Carbon and Nitrogen Turnover as Key Drivers of Dissolved Oxygen Depletion in Rivers: A Focus on Seasonal Variability

The water temperature and salinity are typically important factors that significantly affect the solubility of dissolved oxygen (DO), playing a crucial role in the occurrence of low oxygen levels. In addition to these factors, studies have indicated that the turnover processes of carbon and nitrogen in rivers are highly coupled with the consumption of oxygen, becoming important limiting factors for DO depletion in river systems [6-8]. During the conversion of organic carbon to inorganic carbon and the transformation of low-valence ammonia nitrogen to high-valence nitrate nitrogen, oxygen is utilized as an electron acceptor in oxidation reactions, resulting in the depletion of dissolved oxygen in water.
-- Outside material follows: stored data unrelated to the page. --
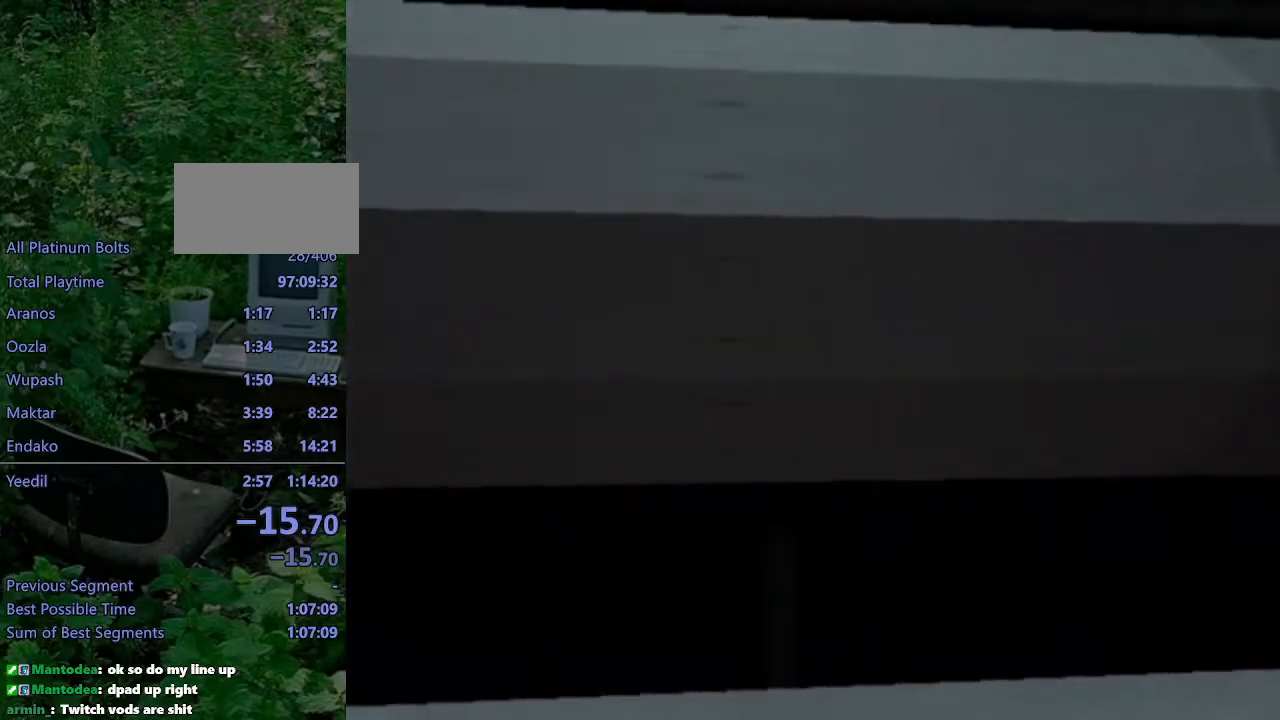
{"buttons": ["L1", "DPAD_LEFT"], "left_stick": "center", "right_stick": "center", "events": []}
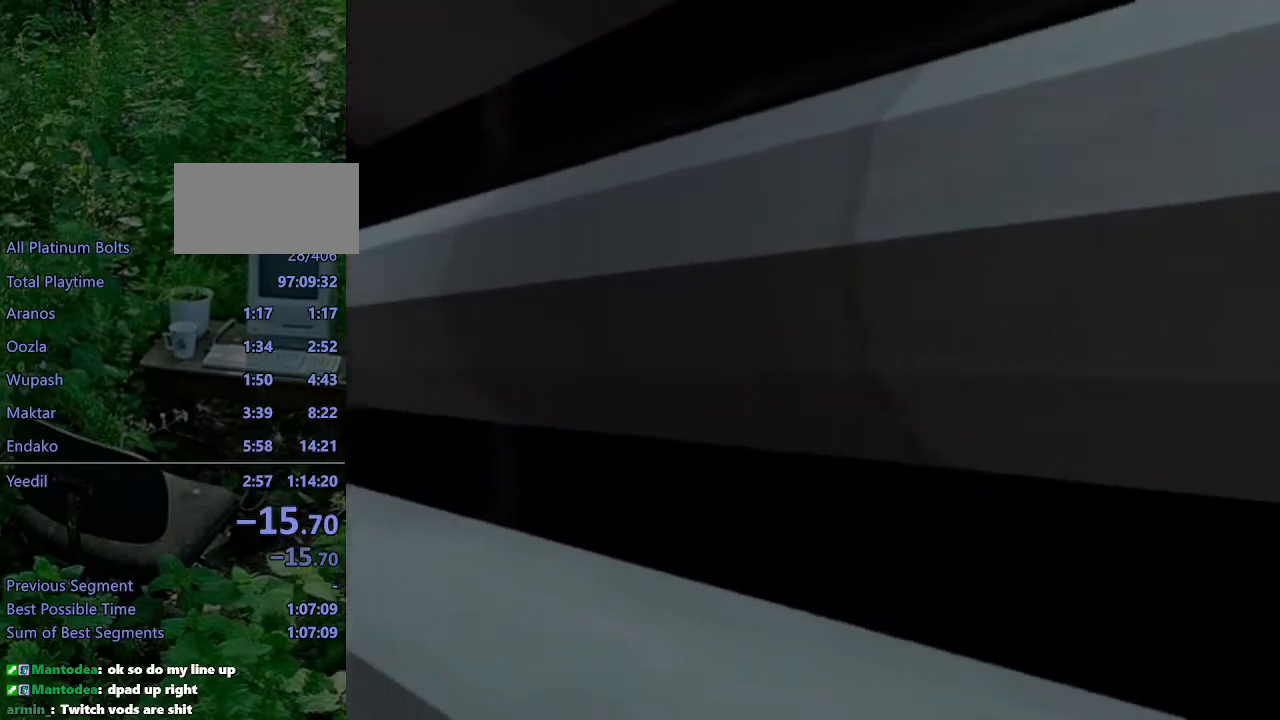
{"buttons": ["L1"], "left_stick": "center", "right_stick": "center", "events": [[467, "DPAD_LEFT", "up"]]}
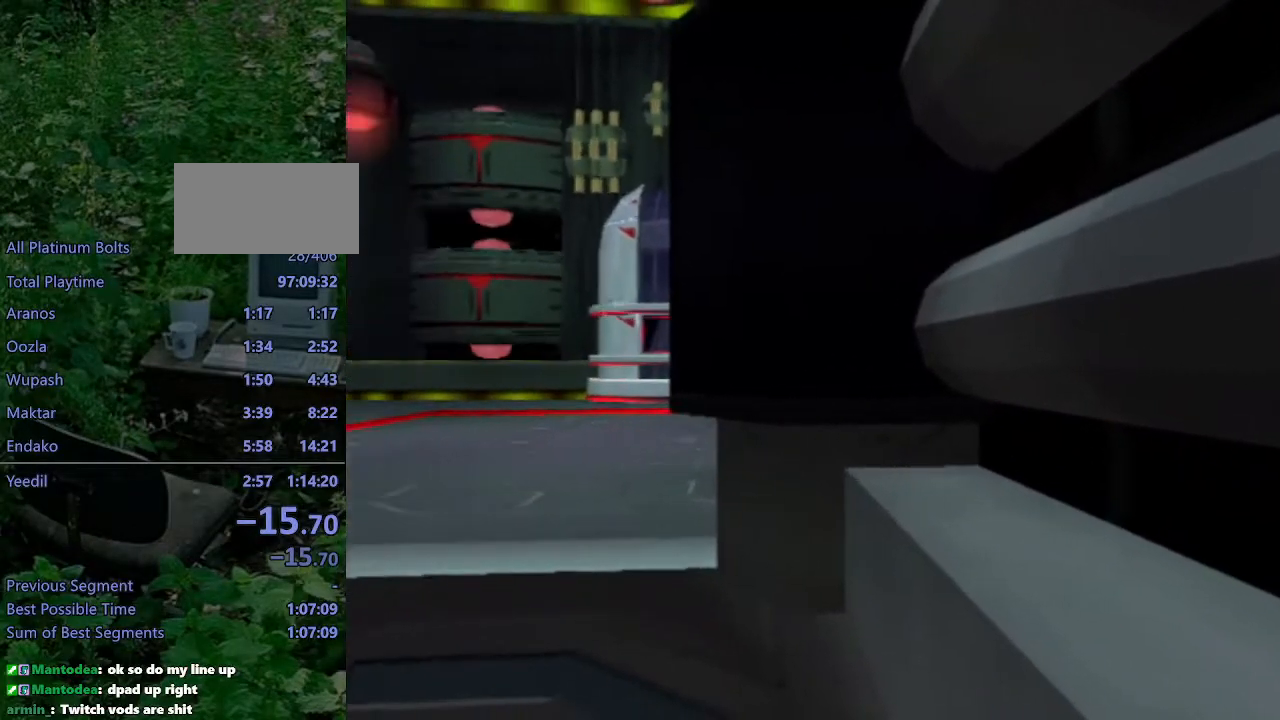
{"buttons": ["L1"], "left_stick": "center", "right_stick": "center", "events": [[367, "DPAD_LEFT", "down"], [483, "DPAD_LEFT", "up"]]}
The stoichiometric relationship between aerobic respiration of organic carbon and chemical reactions such as ammonia oxidation and nitrite oxidation suggests that 1 mole of carbon requires 1 mole of oxygen for oxygen-consuming degradation, while 1 mole of ammonia nitrogen and nitrite nitrogen oxidation consumes 1.5 moles and 0.5 moles of oxygen, respectively [9]. Furthermore, the products of nitrification may serve as electron acceptors for carbon turnover, affecting the competition between aerobic and anaerobic degradation of carbon, thus forming a coupling relationship between carbon, nitrogen, and oxygen. In summary, the carbon and nitrogen turnover processes complicate the mechanism of oxygen depletion and create conditions favorable for the formation of oxygen-depleted and hypoxic water bodies in river basins, playing a crucial role in the utilization of dissolved oxygen. Therefore, it is important to investigate the reactive transport of carbon and nitrogen in current large rivers and determine the extent of DO depletion caused by their processes, as well as the differential driving influences during wet and dry seasons.